_Task goal_
Your answer must be an exact transcription of every record below, with the pictures omitted.
START Records provided
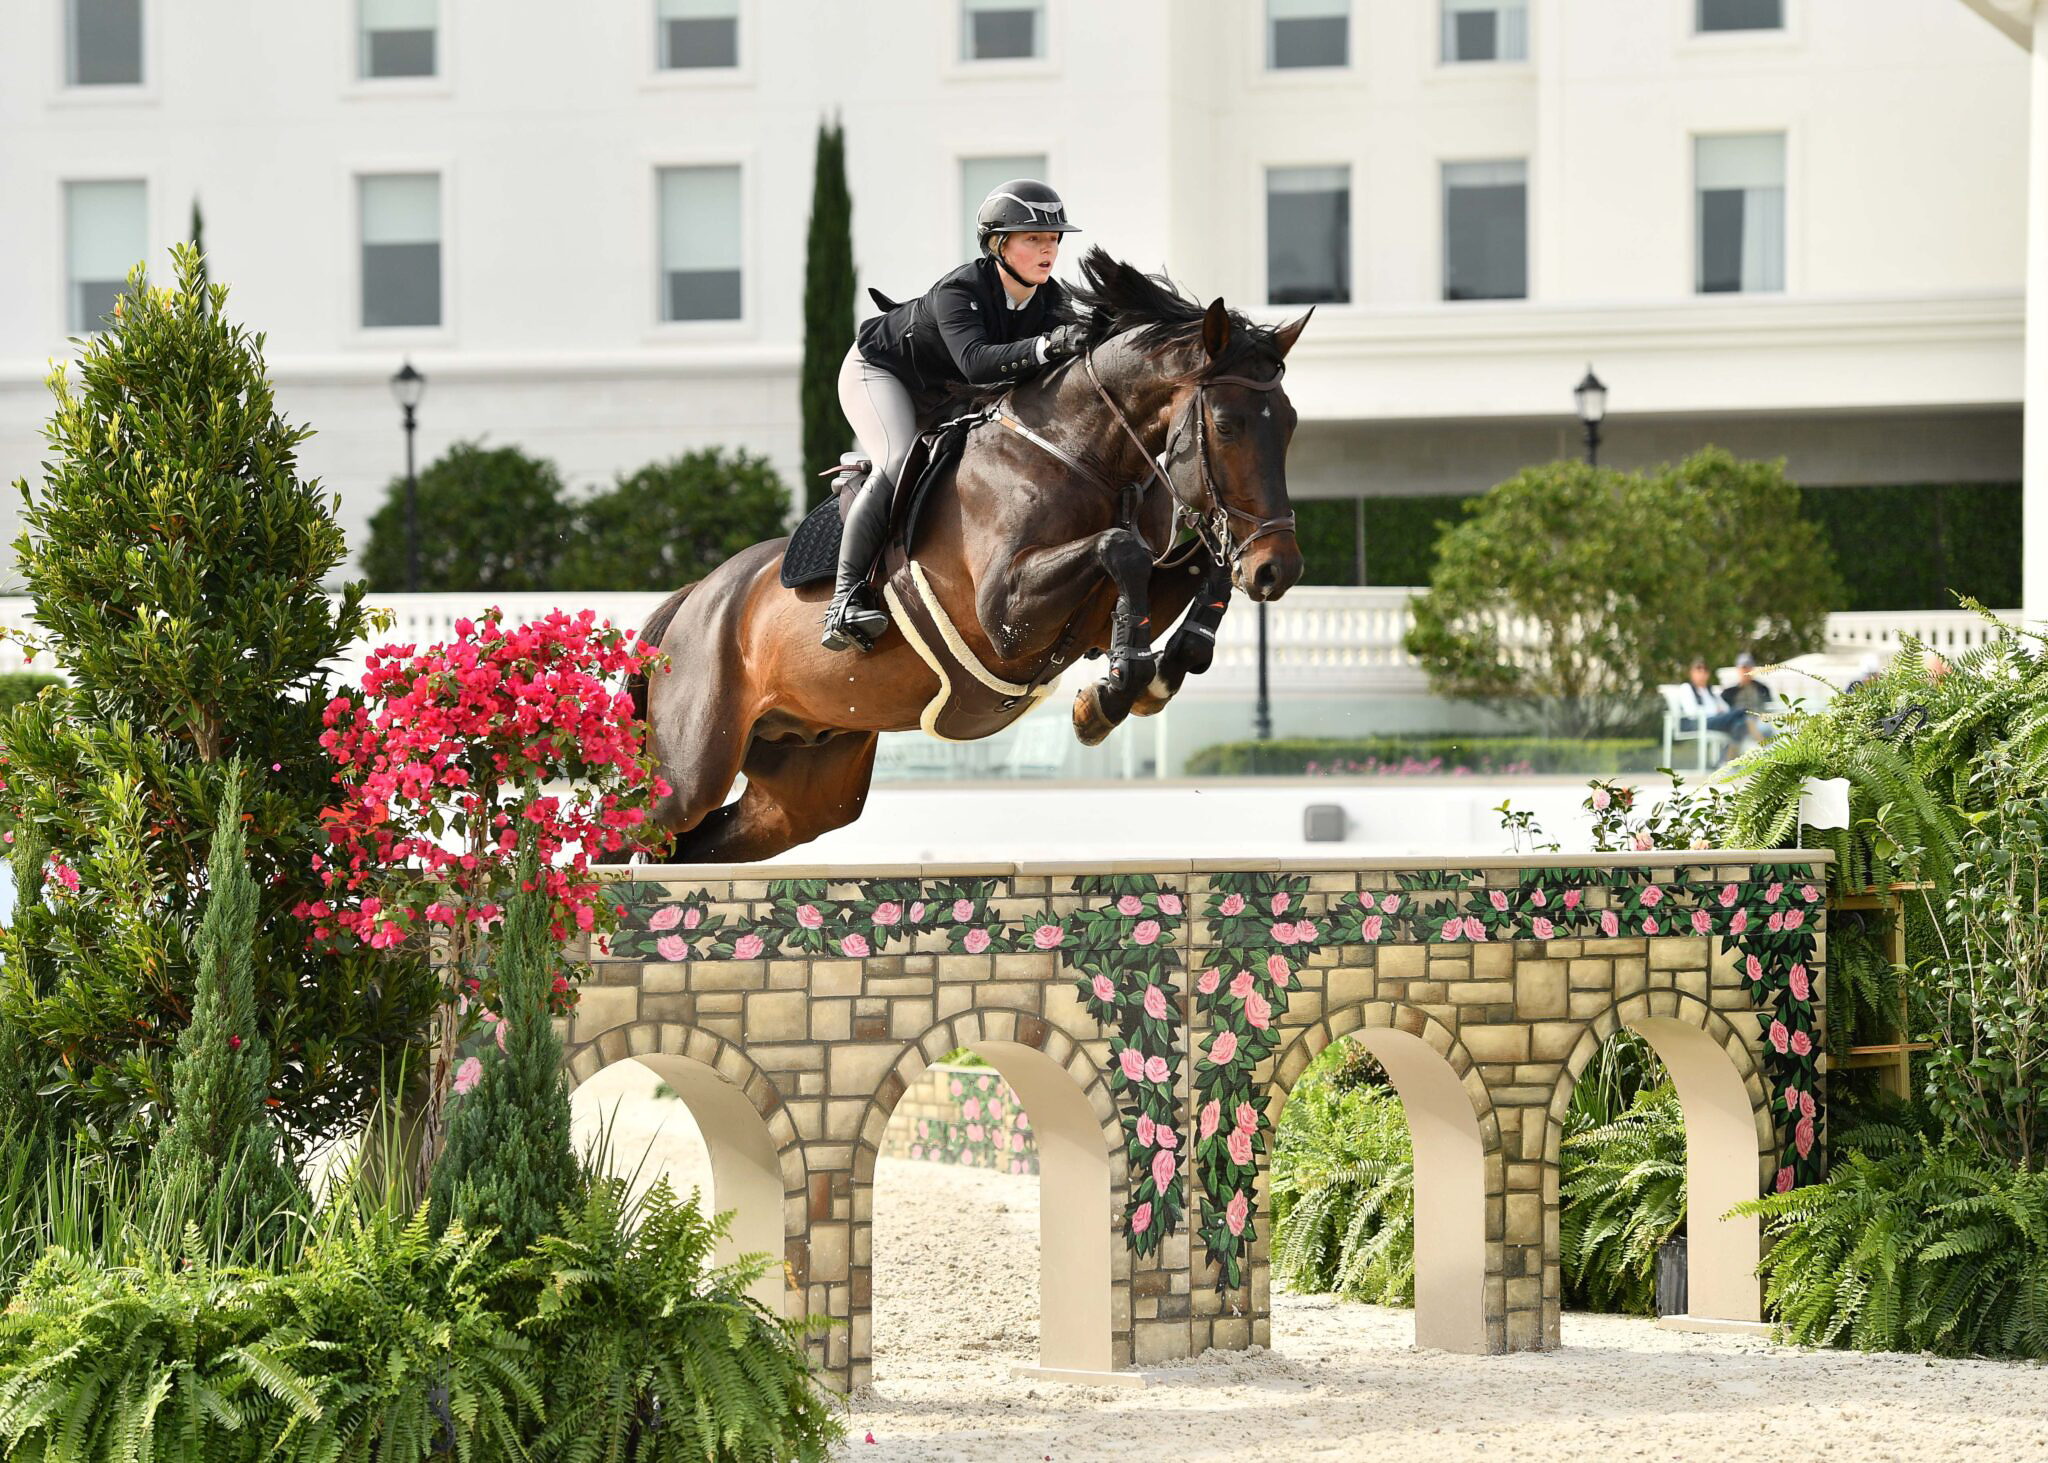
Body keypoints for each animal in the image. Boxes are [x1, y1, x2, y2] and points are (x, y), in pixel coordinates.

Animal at [625, 248, 1310, 864]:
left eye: (1291, 425)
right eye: (1226, 425)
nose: (1278, 570)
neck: (1080, 453)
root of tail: (695, 599)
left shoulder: (1099, 604)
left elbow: (1188, 569)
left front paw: (1151, 677)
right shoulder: (1005, 612)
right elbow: (1123, 550)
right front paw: (1112, 692)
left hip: (806, 785)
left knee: (696, 846)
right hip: (693, 768)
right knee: (645, 825)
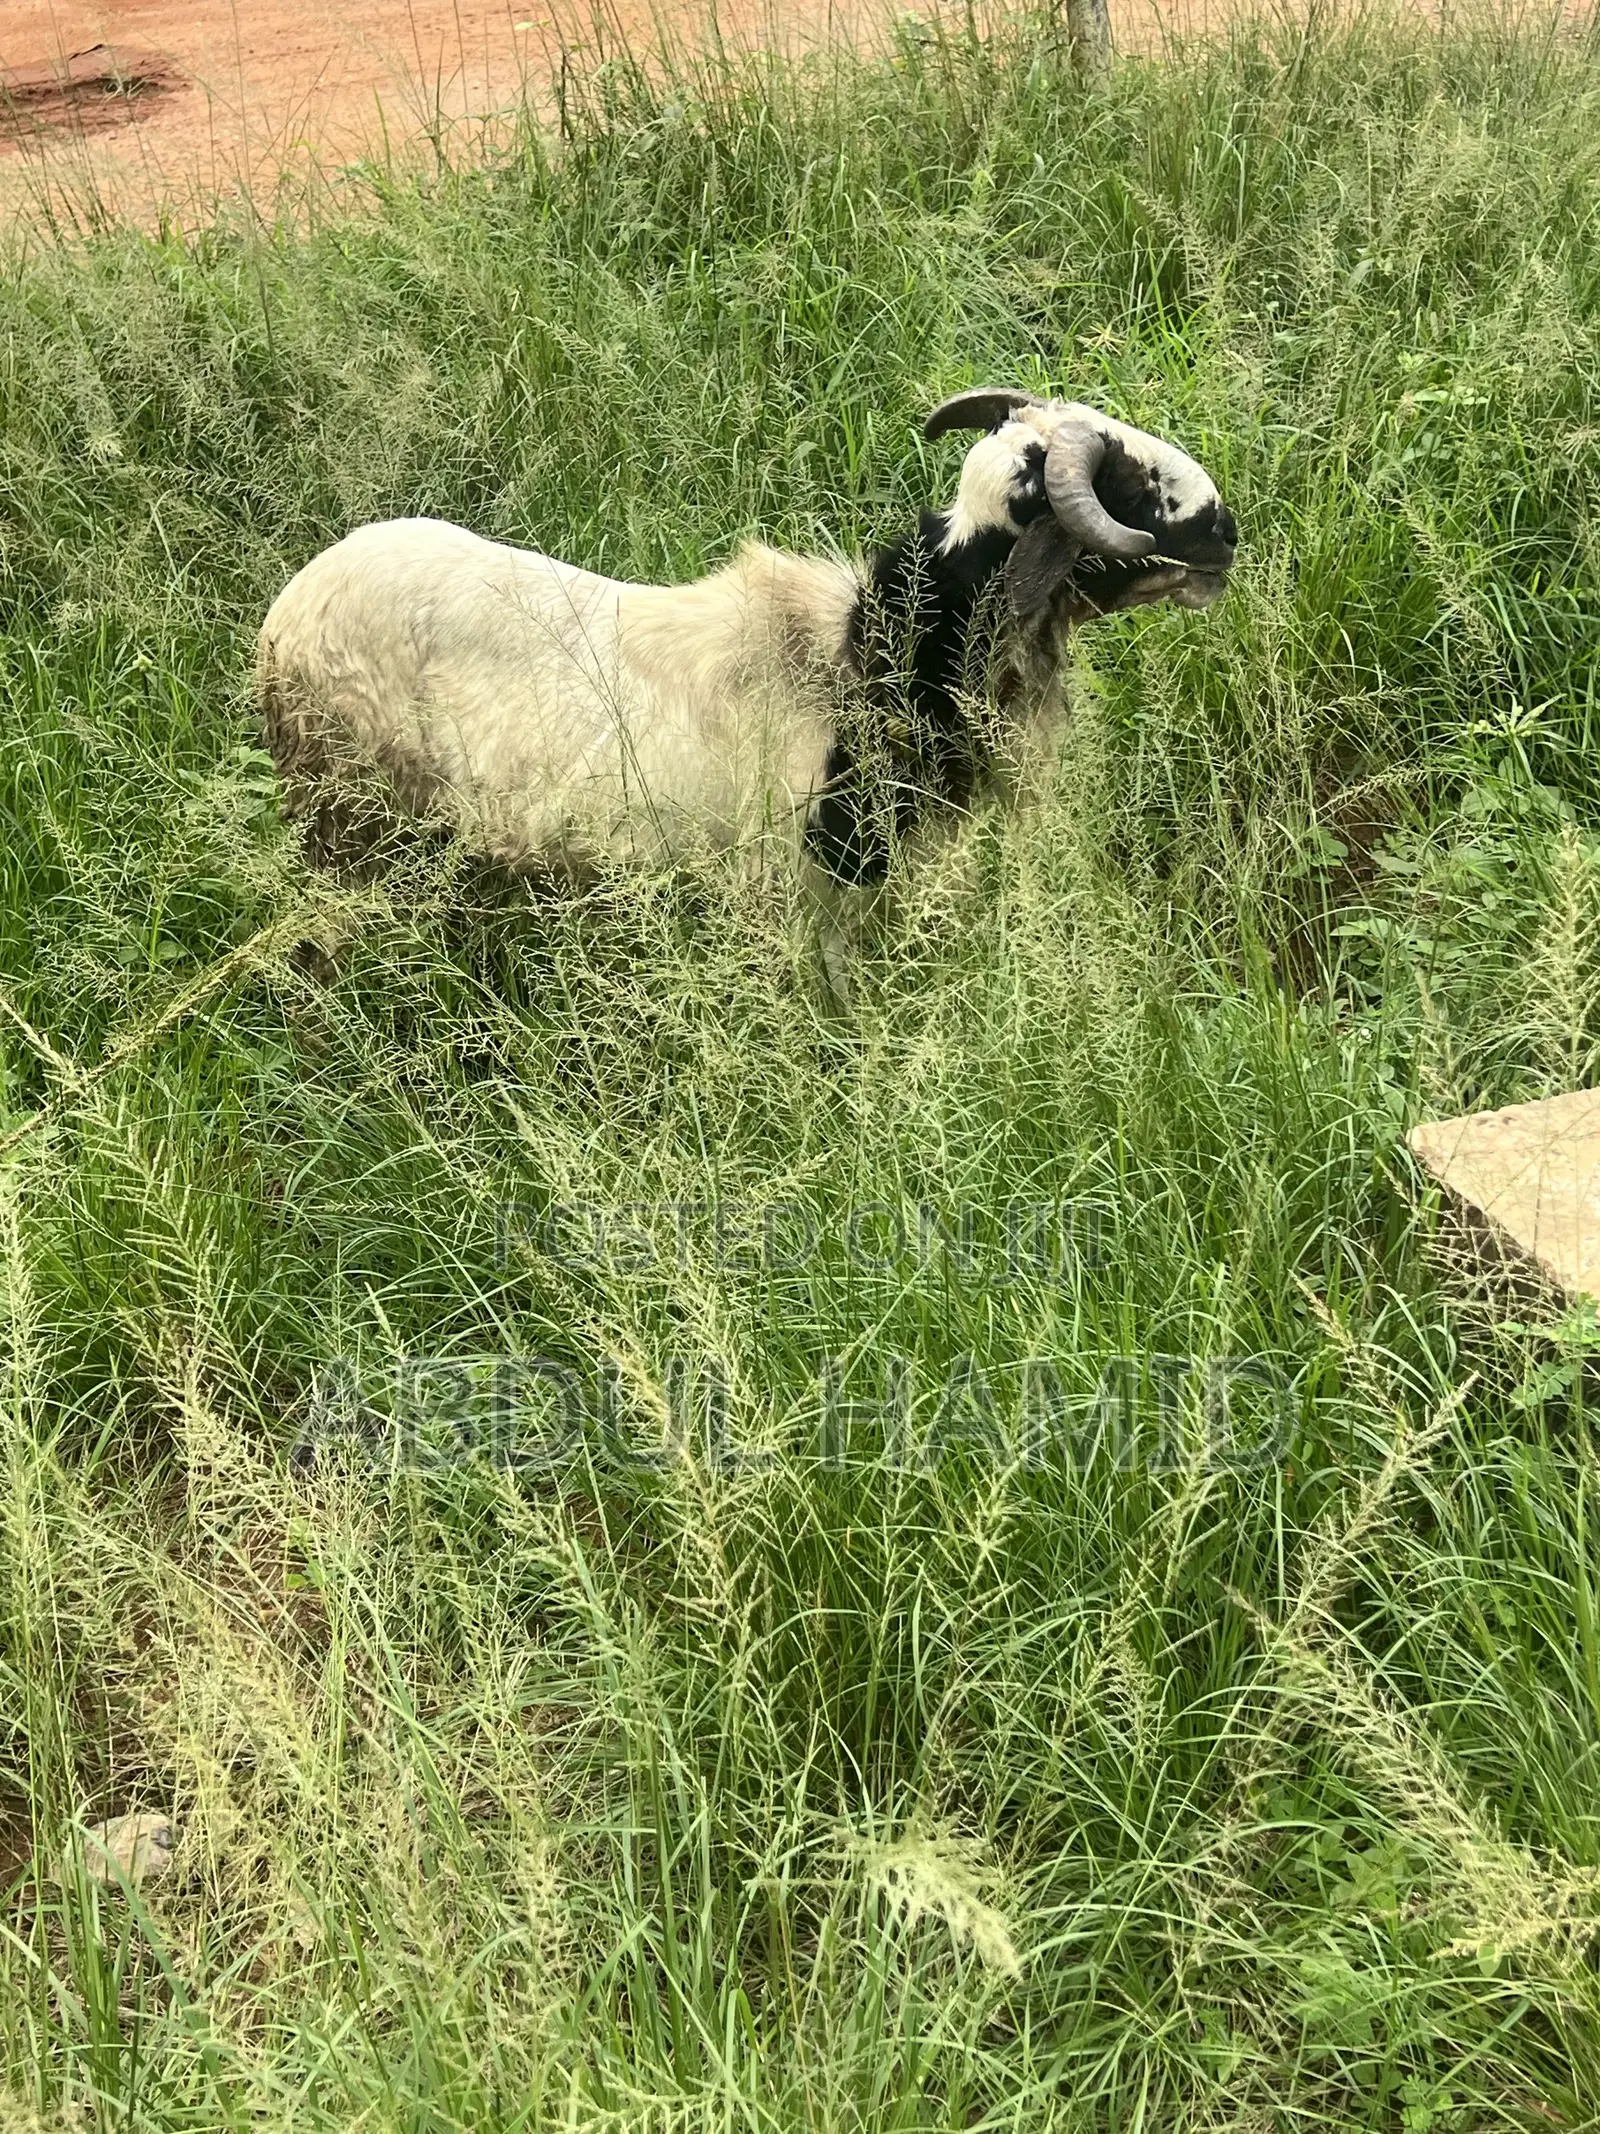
END Records provided
_Exercise output_
Body keypoints for each animal in the image. Boxes are [x1, y1, x2, y2] and points are (x, y), in pixel coordinates.

Animal at [625, 248, 1310, 864]:
left eye: (1291, 425)
right eye: (1226, 425)
nose: (1278, 570)
neck: (1080, 453)
root of tail: (695, 599)
left shoulder: (1099, 604)
left elbow: (1188, 569)
left front paw: (1151, 677)
right shoulder: (1005, 612)
right elbow: (1123, 550)
right front paw: (1112, 692)
left hip: (806, 785)
left knee: (696, 846)
right hip: (693, 768)
right knee: (645, 825)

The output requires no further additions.